— DIRECTIONS —
Scan the records below. List lines holding "provider".
AVAILABLE DATA Start Marker
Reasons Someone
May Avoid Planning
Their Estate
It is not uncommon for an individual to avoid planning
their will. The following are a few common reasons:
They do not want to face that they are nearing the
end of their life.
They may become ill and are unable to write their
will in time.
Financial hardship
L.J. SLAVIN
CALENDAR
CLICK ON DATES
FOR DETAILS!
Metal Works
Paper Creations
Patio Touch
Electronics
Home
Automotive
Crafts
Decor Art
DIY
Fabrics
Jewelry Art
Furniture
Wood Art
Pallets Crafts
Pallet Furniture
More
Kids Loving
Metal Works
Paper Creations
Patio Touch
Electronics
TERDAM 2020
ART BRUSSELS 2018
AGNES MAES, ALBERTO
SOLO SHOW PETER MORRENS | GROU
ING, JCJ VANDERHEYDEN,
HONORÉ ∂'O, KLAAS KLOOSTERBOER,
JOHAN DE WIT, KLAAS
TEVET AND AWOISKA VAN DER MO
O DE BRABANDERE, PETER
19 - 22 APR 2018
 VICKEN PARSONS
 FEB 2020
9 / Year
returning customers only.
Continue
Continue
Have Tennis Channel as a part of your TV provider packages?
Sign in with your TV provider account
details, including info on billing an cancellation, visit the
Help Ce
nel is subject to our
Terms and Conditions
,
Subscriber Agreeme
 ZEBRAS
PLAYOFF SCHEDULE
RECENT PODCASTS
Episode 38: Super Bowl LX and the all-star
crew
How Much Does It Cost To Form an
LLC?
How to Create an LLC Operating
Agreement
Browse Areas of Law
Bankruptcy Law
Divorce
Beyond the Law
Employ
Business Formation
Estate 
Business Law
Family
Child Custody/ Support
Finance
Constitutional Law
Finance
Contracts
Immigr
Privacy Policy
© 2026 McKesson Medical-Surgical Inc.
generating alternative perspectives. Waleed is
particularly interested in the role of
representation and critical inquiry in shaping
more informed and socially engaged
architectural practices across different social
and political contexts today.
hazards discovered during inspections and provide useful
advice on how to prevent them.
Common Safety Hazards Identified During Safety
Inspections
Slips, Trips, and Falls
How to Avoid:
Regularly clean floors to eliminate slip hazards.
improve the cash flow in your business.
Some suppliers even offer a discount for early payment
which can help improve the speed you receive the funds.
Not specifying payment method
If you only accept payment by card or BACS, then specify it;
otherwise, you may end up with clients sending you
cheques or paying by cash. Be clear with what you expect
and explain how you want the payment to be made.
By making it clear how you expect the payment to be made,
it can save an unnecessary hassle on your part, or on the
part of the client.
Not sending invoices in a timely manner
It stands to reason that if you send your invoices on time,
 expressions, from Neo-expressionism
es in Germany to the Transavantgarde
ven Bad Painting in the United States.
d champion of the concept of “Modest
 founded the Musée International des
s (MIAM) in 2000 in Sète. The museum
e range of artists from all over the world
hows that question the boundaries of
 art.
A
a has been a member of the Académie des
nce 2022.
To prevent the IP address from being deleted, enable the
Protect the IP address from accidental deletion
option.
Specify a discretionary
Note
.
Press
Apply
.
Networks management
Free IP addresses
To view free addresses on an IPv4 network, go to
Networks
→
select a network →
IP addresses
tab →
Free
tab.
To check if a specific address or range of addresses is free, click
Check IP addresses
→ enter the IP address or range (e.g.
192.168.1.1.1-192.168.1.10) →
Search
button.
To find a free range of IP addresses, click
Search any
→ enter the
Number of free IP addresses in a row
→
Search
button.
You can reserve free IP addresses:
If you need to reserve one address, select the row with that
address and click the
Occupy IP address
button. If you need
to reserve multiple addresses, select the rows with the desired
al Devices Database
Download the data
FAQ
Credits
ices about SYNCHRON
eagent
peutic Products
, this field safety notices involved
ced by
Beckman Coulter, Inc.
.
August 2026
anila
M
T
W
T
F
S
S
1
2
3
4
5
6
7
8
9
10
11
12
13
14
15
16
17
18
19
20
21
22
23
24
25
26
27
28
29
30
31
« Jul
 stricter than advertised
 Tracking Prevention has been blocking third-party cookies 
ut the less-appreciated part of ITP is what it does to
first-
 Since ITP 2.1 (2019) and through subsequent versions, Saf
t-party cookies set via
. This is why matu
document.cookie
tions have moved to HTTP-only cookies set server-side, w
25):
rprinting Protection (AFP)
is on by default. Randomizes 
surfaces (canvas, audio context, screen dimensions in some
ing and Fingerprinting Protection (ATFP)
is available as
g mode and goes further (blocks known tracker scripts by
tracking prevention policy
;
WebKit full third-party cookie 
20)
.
AVAILABLE DATA End Marker
— EXERCISE SOLUTION —
Have Tennis Channel as a part of your TV provider packages?
Sign in with your TV provider account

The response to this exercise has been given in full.